Here’s where we’re actually at. An Ireland team stuns everyone by making it all the way to a World Cup final. They come home with silver medals and everyone wants a piece of them. There’s a big homecoming in Dublin. They’re studio guests with Ryan Tubridy on the opening night of the new season of The Late Late Show. They win all before them in awards season, including the public vote for RTÉ team of the year.
It’s four years later. They qualify for their second consecutive World Cup over eight months previously so this isn’t a last-minute qualification job.

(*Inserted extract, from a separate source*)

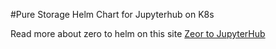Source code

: #Pure Storage Helm Chart for Jupyterhub on  K8s

Read more about zero to helm on this site [Zeor to JupyterHub](https://zero-to-jupyterhub.readthedocs.io/en/latest/)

But with just days to go until their World Cup opener this Saturday, we don’t know if our national broadcaster will show their games live on TV.
From World Cup finalists to the possibility of not even making it onto our screens in the World Cup four years later. And so it goes for the Ireland women’s hockey team.
Of course, we’ve never been in this position before. When the decision-makers in RTÉ presumably sat down months ago to decide whether it was worth showing the Women’s Hockey World Cup this summer maybe they underestimated the one criterion that has never had to be considered before when it came to discussions around a World Cup.
There might be conversations about the return of potential advertising revenue, ratings, the national interest.
But the point about being World Cup finalists in the previous World Cup being enough of a draw? That little chestnut of a consideration? Maybe it’s not in the manual.
When the Irish Independent contacted the RTÉ publicity department last week about coverage of the Women’s Hockey World Cup, the response we got last Wednesday was “we won’t be covering it as it clashes with the Women’s Euros which we are showing extensively”.
Look it, it’s great that we’ll get to see every game in. the Euros – which, unfortunately, the Republic of Ireland didn’t qualify for – but that tournament doesn’t start until Wednesday, July 6, while Ireland’s Hockey World Cup opener is this Saturday.
At least it’s a very low-key opener. It’s only against the defending World Cup champions, the No 1-ranked team in the world and the tournament co-hosts, the Netherlands, at a sold-out Wagener Stadium, Amsterdam.
All isn’t lost yet. It’s believed discussions about RTÉ’s coverage of Ireland’s games are ongoing.
When Ireland made the knock-out stage of the last World Cup in 2018, RTÉ broadcast those games live and the World Cup final had a peak viewership of 439,100, which was RTÉ’s highest viewing figure back then for a sporting event outside of GAA, rugby or soccer since Katie Taylor’s 2012 Olympic success.
Their dramatic Olympic qualifier was broadcast live on RTÉ in November 2019 as well as the European Championships last summer and their games at the Tokyo Olympics.
But here we are left hanging just days from a World Cup. There might be little expectation that Ireland can repeat what they achieved four years ago but that’s not the point.
Like the lack of live TV coverage of our most recent world champions, Lisa O’Rourke and Amy Broadhurst, in the World Boxing Championships in May, showing our top sportswomen competing on the world stage has to continually be a priority for our national broadcaster.
The Saturday Game Live is on RTÉ2 on Saturday evening. Over on RTÉ1 – while Ireland play the defending champions in a repeat of the 2018 World Cup final – an animated adventure called Smallfoot will be shown which is about a character who starts an epic journey from a village in the Himalayas hidden away from sight.
No need for the cheap analogies here.
But an Irish team playing in a World Cup after making the final four years ago should never be hidden from public view.